Aim of the exercise — Could you transcribe every record below exactly, leaving out any pictures?

Data listing —
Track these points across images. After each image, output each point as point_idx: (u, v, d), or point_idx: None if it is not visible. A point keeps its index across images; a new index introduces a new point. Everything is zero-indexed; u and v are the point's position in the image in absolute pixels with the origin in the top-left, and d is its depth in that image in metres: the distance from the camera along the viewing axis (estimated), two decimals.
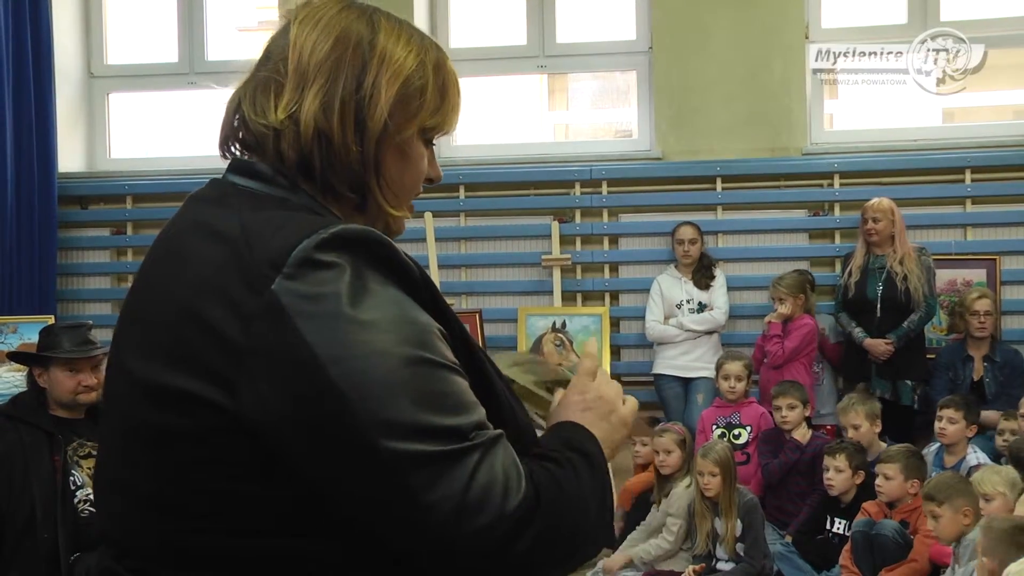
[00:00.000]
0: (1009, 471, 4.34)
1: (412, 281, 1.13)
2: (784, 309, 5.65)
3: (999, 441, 4.99)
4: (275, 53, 1.23)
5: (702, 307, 5.96)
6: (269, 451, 1.08)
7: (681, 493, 4.98)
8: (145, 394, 1.14)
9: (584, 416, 1.27)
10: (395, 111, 1.21)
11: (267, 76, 1.22)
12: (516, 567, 1.07)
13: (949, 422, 4.90)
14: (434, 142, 1.32)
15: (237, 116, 1.24)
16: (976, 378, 5.47)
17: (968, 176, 6.05)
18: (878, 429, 5.16)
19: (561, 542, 1.11)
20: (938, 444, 5.04)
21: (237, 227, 1.13)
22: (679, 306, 5.96)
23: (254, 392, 1.06)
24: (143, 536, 1.17)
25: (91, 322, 4.26)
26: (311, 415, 1.05)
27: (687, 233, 5.99)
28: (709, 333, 5.93)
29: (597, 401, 1.29)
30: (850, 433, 5.11)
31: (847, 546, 4.55)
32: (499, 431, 1.11)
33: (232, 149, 1.26)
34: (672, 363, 5.93)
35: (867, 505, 4.63)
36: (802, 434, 5.19)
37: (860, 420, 5.11)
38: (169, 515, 1.13)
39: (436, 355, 1.09)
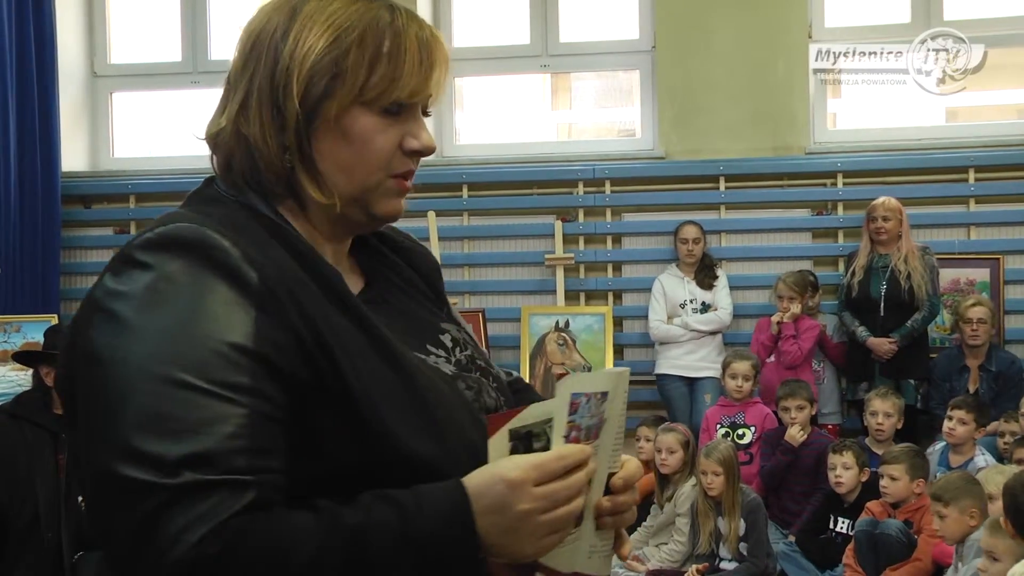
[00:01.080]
0: (1013, 470, 4.33)
1: (245, 288, 1.06)
2: (796, 309, 5.67)
3: (1000, 444, 4.98)
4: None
5: (706, 307, 5.96)
6: None
7: (688, 493, 4.97)
8: None
9: (488, 489, 1.05)
10: (311, 90, 1.14)
11: (225, 90, 1.22)
12: None
13: (960, 423, 4.87)
14: (402, 109, 1.20)
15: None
16: (972, 389, 5.41)
17: (971, 175, 6.04)
18: (899, 426, 5.18)
19: None
20: (943, 444, 5.03)
21: None
22: (683, 306, 5.96)
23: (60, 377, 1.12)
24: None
25: None
26: (81, 408, 1.06)
27: (690, 232, 5.99)
28: (714, 333, 5.94)
29: (486, 486, 1.05)
30: (879, 419, 5.11)
31: (851, 545, 4.55)
32: (220, 477, 0.99)
33: None
34: (676, 363, 5.93)
35: (871, 505, 4.63)
36: (792, 435, 5.18)
37: (894, 411, 5.13)
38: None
39: (200, 378, 1.01)
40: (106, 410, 1.02)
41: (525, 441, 1.08)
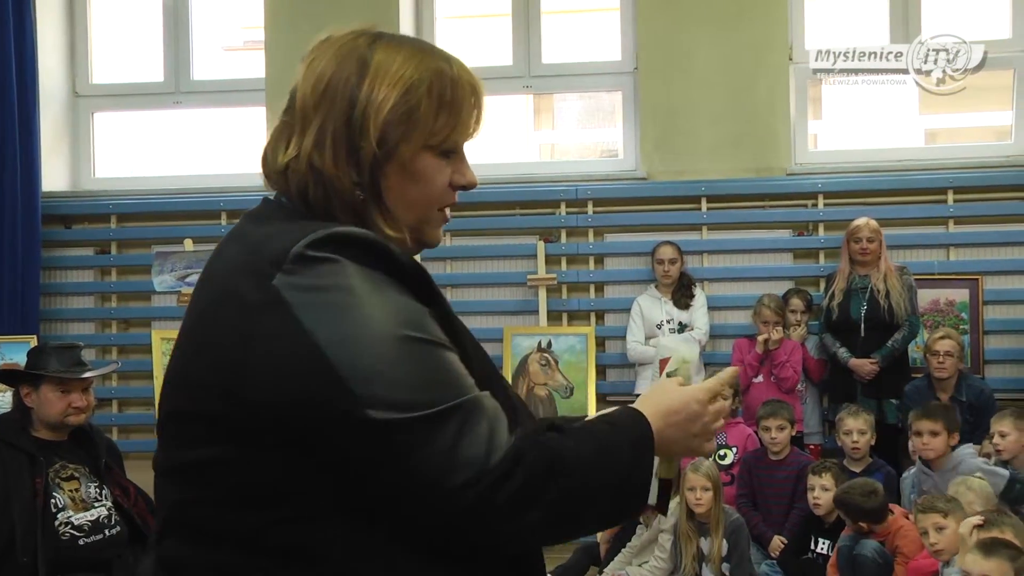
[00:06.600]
0: (984, 484, 4.30)
1: (400, 271, 1.23)
2: (776, 335, 5.70)
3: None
4: (294, 98, 1.34)
5: (683, 327, 5.97)
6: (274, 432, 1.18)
7: (672, 509, 4.96)
8: (174, 386, 1.28)
9: (653, 406, 1.38)
10: (387, 135, 1.29)
11: (287, 122, 1.34)
12: (500, 520, 1.16)
13: (932, 435, 4.72)
14: (455, 150, 1.38)
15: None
16: None
17: (951, 196, 6.09)
18: (873, 442, 5.16)
19: (550, 501, 1.17)
20: (915, 468, 4.93)
21: (260, 234, 1.26)
22: (659, 326, 5.97)
23: (262, 379, 1.16)
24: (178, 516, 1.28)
25: (82, 344, 4.23)
26: (314, 394, 1.15)
27: (667, 253, 6.00)
28: None
29: (681, 403, 1.39)
30: (854, 437, 5.08)
31: (832, 559, 4.56)
32: (485, 393, 1.21)
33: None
34: None
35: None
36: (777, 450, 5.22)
37: (867, 427, 5.11)
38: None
39: (425, 333, 1.20)
40: (369, 380, 1.14)
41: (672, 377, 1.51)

Finished task —
Track these points across images. After each image, output each point as point_idx: (u, v, d), or point_idx: None if it is not visible. A point keeps its index across images; a new index introduces a new point. Everything is zero-indexed; u and v are the point's position in the image in absolute pixels with the origin in the top-left, and d is its depth in that image in metres: the distance from the camera along the viewing axis (estimated), two decimals.
[00:00.000]
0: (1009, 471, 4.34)
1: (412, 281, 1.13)
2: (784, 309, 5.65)
3: (999, 441, 4.99)
4: (275, 53, 1.23)
5: (702, 307, 5.96)
6: (269, 451, 1.08)
7: (681, 493, 4.98)
8: (145, 394, 1.14)
9: (584, 416, 1.27)
10: (395, 111, 1.21)
11: (267, 76, 1.22)
12: (516, 567, 1.07)
13: (949, 422, 4.90)
14: (434, 142, 1.32)
15: (237, 116, 1.24)
16: (976, 378, 5.47)
17: (968, 176, 6.05)
18: (878, 429, 5.16)
19: (561, 542, 1.11)
20: (938, 444, 5.04)
21: (237, 227, 1.13)
22: (679, 306, 5.96)
23: (254, 392, 1.06)
24: (143, 536, 1.17)
25: (91, 322, 4.26)
26: (311, 415, 1.05)
27: (687, 233, 5.99)
28: (709, 333, 5.93)
29: (597, 401, 1.29)
30: (850, 433, 5.11)
31: (847, 546, 4.55)
32: (499, 431, 1.11)
33: (232, 149, 1.26)
34: (672, 363, 5.93)
35: (867, 505, 4.63)
36: (802, 434, 5.19)
37: (860, 420, 5.11)
38: (169, 515, 1.13)
39: (436, 355, 1.09)
[00:01.080]
0: (1013, 470, 4.33)
1: (245, 288, 1.06)
2: (796, 309, 5.67)
3: (1000, 444, 4.98)
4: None
5: (706, 307, 5.96)
6: None
7: (688, 493, 4.97)
8: None
9: (488, 489, 1.05)
10: (311, 90, 1.14)
11: (225, 90, 1.22)
12: None
13: (960, 423, 4.87)
14: (402, 109, 1.20)
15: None
16: (972, 389, 5.41)
17: (971, 175, 6.04)
18: (899, 426, 5.18)
19: None
20: (943, 444, 5.03)
21: None
22: (683, 306, 5.96)
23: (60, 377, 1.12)
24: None
25: None
26: (81, 408, 1.06)
27: (690, 232, 5.99)
28: (714, 333, 5.94)
29: (486, 486, 1.05)
30: (879, 419, 5.11)
31: (851, 545, 4.55)
32: (220, 477, 0.99)
33: None
34: (676, 363, 5.93)
35: (871, 505, 4.63)
36: (792, 435, 5.18)
37: (894, 411, 5.13)
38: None
39: (200, 378, 1.01)
40: (106, 410, 1.02)
41: (525, 441, 1.08)
[00:06.600]
0: (984, 484, 4.30)
1: (400, 271, 1.23)
2: (776, 335, 5.70)
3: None
4: (294, 98, 1.34)
5: (683, 327, 5.97)
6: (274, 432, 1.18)
7: (672, 509, 4.96)
8: (174, 386, 1.28)
9: (653, 406, 1.38)
10: (387, 135, 1.29)
11: (287, 122, 1.34)
12: (500, 520, 1.16)
13: (932, 435, 4.72)
14: (455, 150, 1.38)
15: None
16: None
17: (951, 196, 6.09)
18: (873, 442, 5.16)
19: (550, 501, 1.17)
20: (915, 468, 4.93)
21: (260, 234, 1.26)
22: (659, 326, 5.97)
23: (262, 379, 1.16)
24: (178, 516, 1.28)
25: (82, 344, 4.23)
26: (314, 394, 1.15)
27: (667, 253, 6.00)
28: None
29: (681, 403, 1.39)
30: (854, 437, 5.08)
31: (832, 559, 4.56)
32: (485, 393, 1.21)
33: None
34: None
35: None
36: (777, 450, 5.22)
37: (867, 427, 5.11)
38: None
39: (425, 333, 1.20)
40: (369, 380, 1.14)
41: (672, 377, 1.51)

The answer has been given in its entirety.